Lacunas de inteligência
O que ainda não sabemos. Um relatório que não declara seus buracos está vendendo, não analisando.
Volume real de registros exfiltrados — resolvível apenas com laudo forense oficial do DNSC/autoridades ou com o relatório de integridade pós-migração prometido pela ANCPI.
Se dados pessoais de cidadãos foram de fato roubados: o ator alega que sim, o regulador diz não ter detectado — resolvível com a análise forense concluída e eventual notificação à autoridade de proteção de dados romena (ANSPDCP).
Qual vulnerabilidade específica foi explorada e se é a falha 'de 2021' alegada pelo ator — resolvível com divulgação de CVE ou detalhe técnico pelo DNSC/ANCPI.
Quando o DNSC notificou as vulnerabilidades, a quem, com que prazo, e por que não foram corrigidas — resolvível com a cronologia documental da notificação regulatória.
Se houve efetivamente pedido e negociação de resgate, e em que valor — resolvível por documentos do inquérito penal ou confirmação oficial.
Se backups offline restauraram 100% dos dados de produção ou houve perda residual — resolvível com o relatório de estado dos sistemas após a migração ao Cloud Governamental.

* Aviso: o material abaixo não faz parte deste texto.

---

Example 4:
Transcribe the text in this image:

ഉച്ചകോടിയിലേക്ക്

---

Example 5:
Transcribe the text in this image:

Confirmação independente da atribuição a Zakaria Mahdjoub além da avaliação da KELA — resolvível com imputação formal por autoridades policiais.
Fontes e avaliação
Notação Admiralty (padrão NATO, usado por CERT-EU e OpenCTI): a letra avalia a confiabilidade da FONTE (A completamente confiável a F não avaliada); o número avalia a credibilidade da INFORMAÇÃO (1 confirmada a 6 não julgável). As duas dimensões são avaliadas de forma independente — fonte boa não torna informação frágil confiável.